[PROBLEM STATEMENT]:
Please retype the listing below without a single change.

INFORMATION SUPPLIED START

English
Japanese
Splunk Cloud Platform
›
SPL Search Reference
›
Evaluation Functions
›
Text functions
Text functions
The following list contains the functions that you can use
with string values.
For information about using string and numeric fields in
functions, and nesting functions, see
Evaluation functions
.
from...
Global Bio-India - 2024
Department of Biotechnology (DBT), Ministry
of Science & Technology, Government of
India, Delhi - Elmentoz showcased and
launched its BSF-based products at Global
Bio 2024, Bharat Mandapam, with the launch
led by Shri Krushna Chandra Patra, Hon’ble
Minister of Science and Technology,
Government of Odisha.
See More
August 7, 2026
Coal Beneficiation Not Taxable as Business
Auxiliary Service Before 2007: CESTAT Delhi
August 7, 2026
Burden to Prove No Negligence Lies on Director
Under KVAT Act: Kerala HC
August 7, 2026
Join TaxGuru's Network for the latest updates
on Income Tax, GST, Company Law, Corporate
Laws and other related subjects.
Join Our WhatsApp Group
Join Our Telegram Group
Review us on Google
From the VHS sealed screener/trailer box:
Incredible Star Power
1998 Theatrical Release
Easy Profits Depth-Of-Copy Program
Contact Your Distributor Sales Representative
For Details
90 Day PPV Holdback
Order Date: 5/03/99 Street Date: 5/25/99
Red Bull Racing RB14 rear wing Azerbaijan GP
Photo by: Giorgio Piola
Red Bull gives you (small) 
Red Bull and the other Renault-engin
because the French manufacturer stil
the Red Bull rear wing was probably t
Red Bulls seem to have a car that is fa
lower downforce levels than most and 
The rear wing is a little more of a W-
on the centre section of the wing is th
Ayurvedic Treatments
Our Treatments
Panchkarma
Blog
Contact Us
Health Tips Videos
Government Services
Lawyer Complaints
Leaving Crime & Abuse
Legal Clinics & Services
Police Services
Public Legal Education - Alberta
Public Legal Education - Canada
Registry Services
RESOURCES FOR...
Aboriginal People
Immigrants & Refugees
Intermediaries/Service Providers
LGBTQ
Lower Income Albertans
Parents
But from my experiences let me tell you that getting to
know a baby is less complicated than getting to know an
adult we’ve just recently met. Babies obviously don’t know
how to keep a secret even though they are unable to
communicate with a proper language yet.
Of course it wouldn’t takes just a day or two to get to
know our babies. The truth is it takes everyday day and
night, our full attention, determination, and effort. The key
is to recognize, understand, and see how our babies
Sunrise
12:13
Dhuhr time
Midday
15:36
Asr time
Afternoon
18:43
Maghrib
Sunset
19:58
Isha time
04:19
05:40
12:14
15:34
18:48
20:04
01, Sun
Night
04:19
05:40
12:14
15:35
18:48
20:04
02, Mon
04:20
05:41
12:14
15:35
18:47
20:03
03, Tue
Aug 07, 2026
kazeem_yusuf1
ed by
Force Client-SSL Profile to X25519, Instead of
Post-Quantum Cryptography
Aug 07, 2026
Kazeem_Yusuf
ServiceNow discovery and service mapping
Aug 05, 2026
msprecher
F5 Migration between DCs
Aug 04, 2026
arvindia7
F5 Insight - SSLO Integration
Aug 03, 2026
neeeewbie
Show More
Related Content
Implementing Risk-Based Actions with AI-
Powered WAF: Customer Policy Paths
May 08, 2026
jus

INFORMATION SUPPLIED END

[SOLVED EXERCISE]:
English
Japanese
Splunk Cloud Platform
›
SPL Search Reference
›
Evaluation Functions
›
Text functions
Text functions
The following list contains the functions that you can use
with string values.
For information about using string and numeric fields in
functions, and nesting functions, see
Evaluation functions
.
from...
Global Bio-India - 2024
Department of Biotechnology (DBT), Ministry
of Science & Technology, Government of
India, Delhi - Elmentoz showcased and
launched its BSF-based products at Global
Bio 2024, Bharat Mandapam, with the launch
led by Shri Krushna Chandra Patra, Hon’ble
Minister of Science and Technology,
Government of Odisha.
See More
August 7, 2026
Coal Beneficiation Not Taxable as Business
Auxiliary Service Before 2007: CESTAT Delhi
August 7, 2026
Burden to Prove No Negligence Lies on Director
Under KVAT Act: Kerala HC
August 7, 2026
Join TaxGuru's Network for the latest updates
on Income Tax, GST, Company Law, Corporate
Laws and other related subjects.
Join Our WhatsApp Group
Join Our Telegram Group
Review us on Google
From the VHS sealed screener/trailer box:
Incredible Star Power
1998 Theatrical Release
Easy Profits Depth-Of-Copy Program
Contact Your Distributor Sales Representative
For Details
90 Day PPV Holdback
Order Date: 5/03/99 Street Date: 5/25/99
Red Bull Racing RB14 rear wing Azerbaijan GP
Photo by: Giorgio Piola
Red Bull gives you (small) 
Red Bull and the other Renault-engin
because the French manufacturer stil
the Red Bull rear wing was probably t
Red Bulls seem to have a car that is fa
lower downforce levels than most and 
The rear wing is a little more of a W-
on the centre section of the wing is th
Ayurvedic Treatments
Our Treatments
Panchkarma
Blog
Contact Us
Health Tips Videos
Government Services
Lawyer Complaints
Leaving Crime & Abuse
Legal Clinics & Services
Police Services
Public Legal Education - Alberta
Public Legal Education - Canada
Registry Services
RESOURCES FOR...
Aboriginal People
Immigrants & Refugees
Intermediaries/Service Providers
LGBTQ
Lower Income Albertans
Parents
But from my experiences let me tell you that getting to
know a baby is less complicated than getting to know an
adult we’ve just recently met. Babies obviously don’t know
how to keep a secret even though they are unable to
communicate with a proper language yet.
Of course it wouldn’t takes just a day or two to get to
know our babies. The truth is it takes everyday day and
night, our full attention, determination, and effort. The key
is to recognize, understand, and see how our babies
Sunrise
12:13
Dhuhr time
Midday
15:36
Asr time
Afternoon
18:43
Maghrib
Sunset
19:58
Isha time
04:19
05:40
12:14
15:34
18:48
20:04
01, Sun
Night
04:19
05:40
12:14
15:35
18:48
20:04
02, Mon
04:20
05:41
12:14
15:35
18:47
20:03
03, Tue
Aug 07, 2026
kazeem_yusuf1
ed by
Force Client-SSL Profile to X25519, Instead of
Post-Quantum Cryptography
Aug 07, 2026
Kazeem_Yusuf
ServiceNow discovery and service mapping
Aug 05, 2026
msprecher
F5 Migration between DCs
Aug 04, 2026
arvindia7
F5 Insight - SSLO Integration
Aug 03, 2026
neeeewbie
Show More
Related Content
Implementing Risk-Based Actions with AI-
Powered WAF: Customer Policy Paths
May 08, 2026
jus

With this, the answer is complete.